Prove that the linear congruence $ax \equiv b ~(mod ~n)$ has a solution if and only if $d ~|~ b$, where $d = gcd(a, n)$. If $d ~|~ b$, then it has $d$ mutually incongruent solutions modulo $n$.

 Definition:  Let $a, ~b,  ~n > 0$ be integers and $x$ be a variable then an equation of the form $ax \equiv b ~(mod ~n)$  is called a linear congruence, and an integer $x_{0}$ for which $a x_{0} \equiv b ~(mod ~n )$ is called a solution of an equation  $ax \equiv b ~(mod ~n)$. 

By definition, $a ~x_{0} \equiv b ~(mod~ n)$ if and only if $n ~|~ a x_{0} - b $ i.e. $a x_{0} - b = n y_{0} $ for some integer $y_{0}$· Thus, the problem of finding all integers that will satisfy the linear congruence $a x \equiv b ~(mod ~n)$ is identical with that of obtaining all solutions of the linear Diophantine equation $ax - ny = b$.

Theorem: The linear congruence $ax \equiv b ~(mod ~n)$ has a solution if and only if $d ~|~ b$, where $d = gcd(a, n)$. If $d ~|~ b$, then it has $d$ mutually incongruent solutions modulo $n$.

Proof: In last para, we have observed that the given linear congruence $ax \equiv b ~(mod ~n)$ is equivalent to the linear Diophantine equation $ax - ny = b$. From Theorem, The linear  equation $ax - ny = b$   has a integers solution if and only if $d$ divides $b$, where $d = gcd(a,n)$.  Moreover, if $x_{0},~ y_{0}$ is any particular solution of this equation, then all other solutions are 

$x = x_{0} + (\frac{n}{d}) \cdot t$,  $y = y_{0} - (\frac{a}{d}) \cdot t$, where $t$ is an arbitrary integer.

We will take values of $t$ from $0$ to $d-1$, i.e. $t = 0, ~ 1, ~2, ~3, ~ \cdots ~ d-1$, then we will get values of $x$ as follows

$x = x_{0} , ~x = x_{0} + (\frac{n}{d}), ~ x = x_{0} + (\frac{n}{d}) \cdot 2,  ~x = x_{0} + (\frac{n}{d}) \cdot 3, \cdots\cdots,~~x = x_{0} + (\frac{n}{d}) \cdot (d -1 )$

We claim that these integers are incongruent modulo $n$. Suppose on the contrary that there are two integers which are congruent modulo $n$. Say 

$x_{0} + (\frac{n}{d}) \cdot t_{1} \equiv  x_{0} + (\frac{n}{d}) \cdot t_2 ~ (mod~ n)$

where $0 \leq t_1 < t_2 \leq (d - 1)$, then we would have 

$(\frac{n}{d}) \cdot t_{1} \equiv   (\frac{n}{d}) \cdot t_2 ~ (mod~ n)$

Since $gcd(\frac{n}{d}, n) = \frac{n}{d}$ by Theorem  we can cancel the factor n/d  and we will get the congruence $t_{1} \equiv  t_2 ~ (mod~ \frac{n}{\frac{n}{d}})$, i.e. $t_{1} \equiv  t_2 ~ (mod~ d)$.

This gives  that $ d ~|~ t_2 - t_{1}$, But this is impossible in view of the inequality 

$0 < t_{1} - t_2 < d$. 

Now, we show that any other solution $x_{0} + \frac{n}{d} \cdot t$ is congruent modulo $n$ to one of the $d$ integers listed above.
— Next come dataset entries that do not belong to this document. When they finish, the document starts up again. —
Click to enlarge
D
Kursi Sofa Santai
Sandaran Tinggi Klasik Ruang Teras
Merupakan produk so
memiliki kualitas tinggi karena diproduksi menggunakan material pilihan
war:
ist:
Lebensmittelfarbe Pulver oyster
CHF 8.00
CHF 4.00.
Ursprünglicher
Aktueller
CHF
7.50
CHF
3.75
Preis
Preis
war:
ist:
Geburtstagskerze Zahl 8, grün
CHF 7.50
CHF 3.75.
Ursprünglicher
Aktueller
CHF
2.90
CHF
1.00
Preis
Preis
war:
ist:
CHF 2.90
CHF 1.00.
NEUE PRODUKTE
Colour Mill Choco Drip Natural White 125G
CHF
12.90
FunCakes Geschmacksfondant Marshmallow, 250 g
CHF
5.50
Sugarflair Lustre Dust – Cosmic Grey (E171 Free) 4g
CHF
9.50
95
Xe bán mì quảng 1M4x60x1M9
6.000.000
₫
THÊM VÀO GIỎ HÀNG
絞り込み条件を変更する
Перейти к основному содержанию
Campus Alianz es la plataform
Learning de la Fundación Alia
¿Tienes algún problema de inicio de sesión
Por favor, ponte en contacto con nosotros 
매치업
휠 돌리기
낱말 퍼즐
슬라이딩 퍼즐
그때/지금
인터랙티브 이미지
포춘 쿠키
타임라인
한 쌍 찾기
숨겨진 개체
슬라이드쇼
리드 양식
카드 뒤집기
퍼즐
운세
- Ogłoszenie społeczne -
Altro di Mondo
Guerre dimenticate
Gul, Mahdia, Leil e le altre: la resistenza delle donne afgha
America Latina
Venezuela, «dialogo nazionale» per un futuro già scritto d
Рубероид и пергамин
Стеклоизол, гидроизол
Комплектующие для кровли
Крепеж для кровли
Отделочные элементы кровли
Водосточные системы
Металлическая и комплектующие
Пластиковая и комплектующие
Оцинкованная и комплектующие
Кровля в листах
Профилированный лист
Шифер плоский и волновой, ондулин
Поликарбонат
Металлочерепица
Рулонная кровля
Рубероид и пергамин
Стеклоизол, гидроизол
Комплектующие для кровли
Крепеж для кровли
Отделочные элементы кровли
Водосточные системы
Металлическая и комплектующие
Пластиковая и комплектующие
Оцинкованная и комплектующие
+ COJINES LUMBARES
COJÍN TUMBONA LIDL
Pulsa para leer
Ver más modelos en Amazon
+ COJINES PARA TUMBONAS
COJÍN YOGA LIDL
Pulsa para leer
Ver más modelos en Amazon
We apply the Division Algorithm to $t, ~d$ therefore there exist a  quotient $q$ and  remainder $r$, so we can write $t$ as 

$t = q \cdot d + r$, where $0 \leq r \leq d - 1$. Hence 

$x_{0} + (\frac{n}{d}) \cdot t = x_{0} + (\frac{n}{d}) \cdot (q ~d + r)$ 

$= x_{0} + n \cdot q + (\frac{n}{d}) \cdot r$

$\equiv x_{0} + (\frac{n}{d}) \cdot r ~(mod ~ n) $

with $xo + \frac{n}{d} \cdot r $ being one of our $d$ selected solutions.  This ends the proof.